How is Overtime Defined?

  1. Overtime must be calculated on a workweek basis.

    Many employers pay employees biweekly, semi-monthly or monthly. Consequently, employers often calculate overtime based upon hours worked in a pay period. Some employers, for example, pay employees overtime only if they work in excess of 80 hours in a two-week pay period. This practice is illegal under the FLSA, regardless of whether an employee requests it or signs a waiver.

    If an employee works 45 hours in the first week and 35 hours in the second week, the employee is entitled to five hours of overtime compensation for the first week, even though the average of both weeks is 40 hours.

    Make sure your attendance tracking forms or other attendance monitoring system is set to compute pay per week rather than per pay period to avoid this issue. (Note that there are exceptions for certain medical professionals and public-sector workers.)

    Note: Some states have daily overtime laws

    In some states, overtime is also computed by day. Where there are daily overtime laws, if the employee worked over eight hours per day, the employee would be entitled to overtime for all hours beyond the first eight each day, regardless of how many hours worked in a week.

    If they also work over 40 hours in the week, additional overtime would accrue. Check your attendance tracking tools to make sure they are set to work with your state laws in computing overtime, if different overtime rules apply.

  2. Employees must be paid overtime on their regular rate — not their base rate.

    Many employers make the mistake of paying overtime based on an employee’s base rate rather than the regular rate. If other forms of pay, such as non-discretionary bonuses and shift differentials, raise the employee’s regular rate, the overtime rate must also be raised. There are forms of compensation that don’t increase the regular rate. These include vacation pay, sick pay, holiday pay, entirely discretionary bonuses, and health and welfare benefits.

  3. “Comp Time” cannot offset overtime pay requirements.

    Compensatory time or “comp time” generally is not permitted for non-exempt or hourly employees — even if they request it. Employers may not consider an employee’s hours in a different workweek, or the average of one or more workweeks, to avoid reaching the 40-hour threshold for paying overtime. (There are some exceptions for government employees and certain healthcare workers.)

  4. Unauthorized overtime is still overtime.

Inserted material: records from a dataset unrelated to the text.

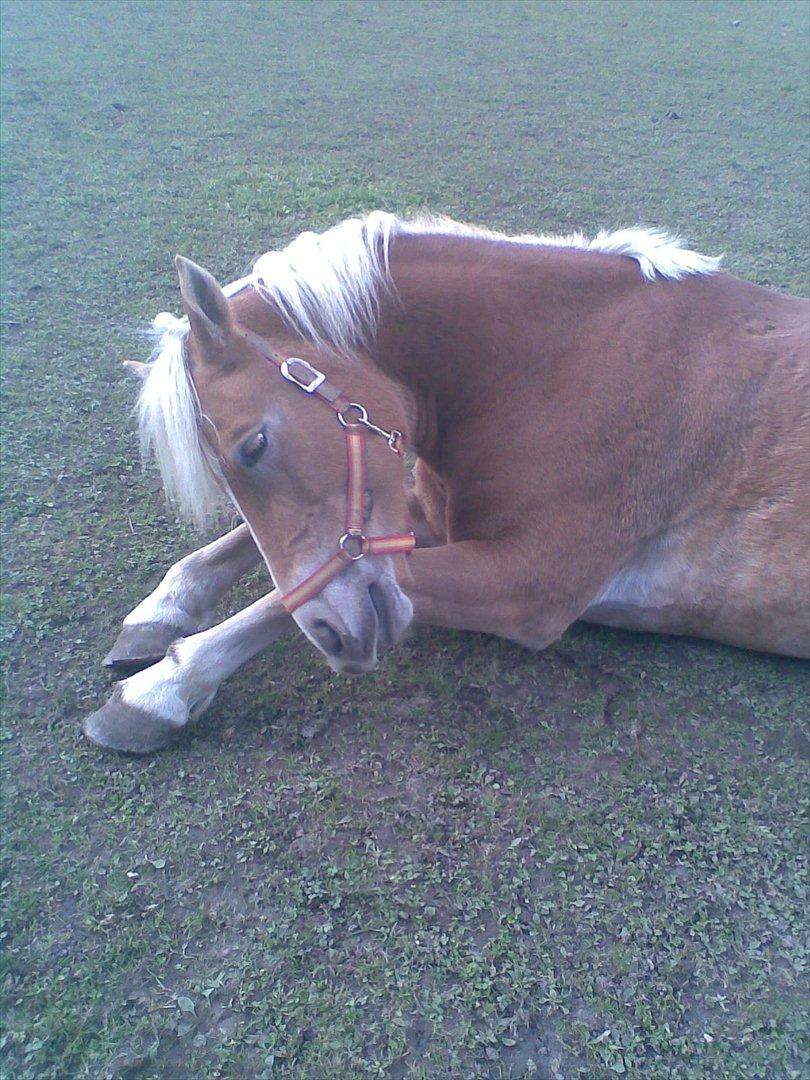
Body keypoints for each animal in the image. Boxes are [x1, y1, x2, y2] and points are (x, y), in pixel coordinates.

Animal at [84, 210, 810, 751]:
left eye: (253, 446)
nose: (333, 634)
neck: (550, 367)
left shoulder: (528, 585)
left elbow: (276, 601)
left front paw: (158, 691)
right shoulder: (419, 514)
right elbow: (236, 559)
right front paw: (163, 610)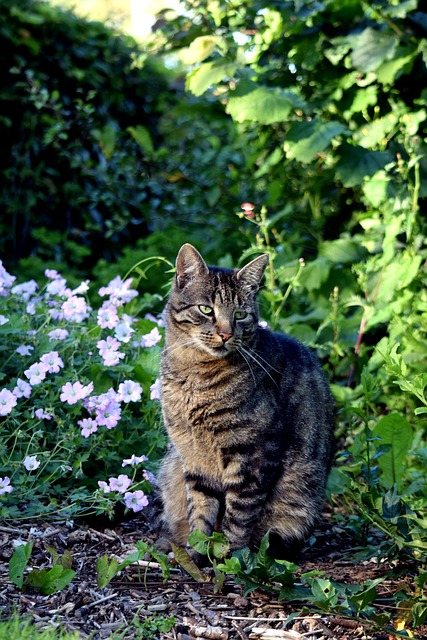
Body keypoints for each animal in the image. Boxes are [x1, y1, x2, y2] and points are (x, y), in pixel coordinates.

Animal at [159, 242, 336, 556]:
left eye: (240, 314)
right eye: (206, 309)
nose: (225, 333)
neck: (194, 372)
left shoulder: (254, 454)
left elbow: (238, 514)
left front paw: (229, 556)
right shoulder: (193, 459)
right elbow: (200, 511)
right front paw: (197, 553)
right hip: (171, 466)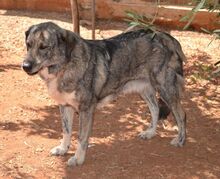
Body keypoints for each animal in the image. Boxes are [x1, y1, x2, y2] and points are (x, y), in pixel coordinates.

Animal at [21, 22, 186, 166]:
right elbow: (66, 131)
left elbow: (81, 137)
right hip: (144, 90)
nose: (25, 66)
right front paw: (63, 149)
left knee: (181, 114)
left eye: (44, 47)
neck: (64, 67)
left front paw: (78, 159)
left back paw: (180, 140)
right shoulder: (65, 106)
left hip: (165, 89)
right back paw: (150, 133)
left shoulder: (86, 110)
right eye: (28, 44)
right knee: (155, 109)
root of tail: (162, 35)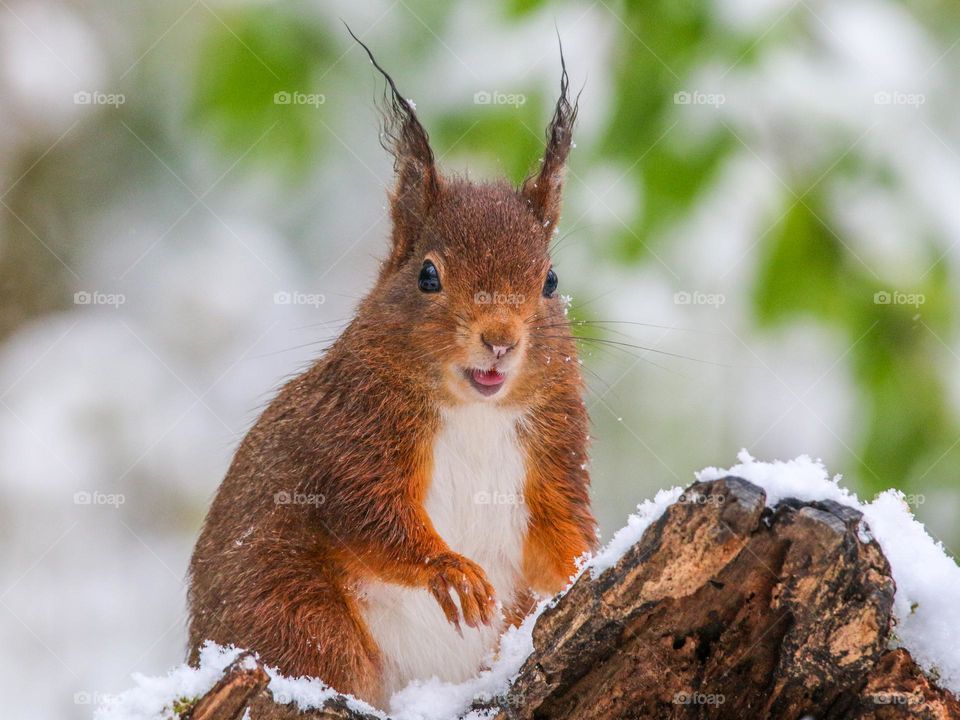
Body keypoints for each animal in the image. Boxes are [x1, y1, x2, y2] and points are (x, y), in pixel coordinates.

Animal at [184, 35, 596, 708]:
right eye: (428, 275)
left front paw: (588, 566)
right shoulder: (352, 432)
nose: (500, 340)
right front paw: (449, 571)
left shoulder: (556, 447)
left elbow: (562, 530)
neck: (476, 411)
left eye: (551, 281)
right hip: (292, 610)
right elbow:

    You should make sure your employee attendance policy states that all overtime must be pre-approved by management. However, if an employee works overtime without approval, you are still required to pay him or her for the work performed. You may discipline an employee for unauthorized overtime, but you may not adjust his or her time records or refuse to pay them for the hours worked.

  5. Off-the-clock work is still work.

    Many employers mistakenly believe that an hourly employee may volunteer to work “off the clock,” or that work taken home is not compensable. Although it may defy logic, employers are obligated to pay non-exempt employees for all time worked, even under these circumstances. As a general rule, if a non-exempt employee performs any work on the employer’s behalf, the employee must be compensated for his or her time — regardless of whether the employer expected, requested or authorized the specific number of hours worked.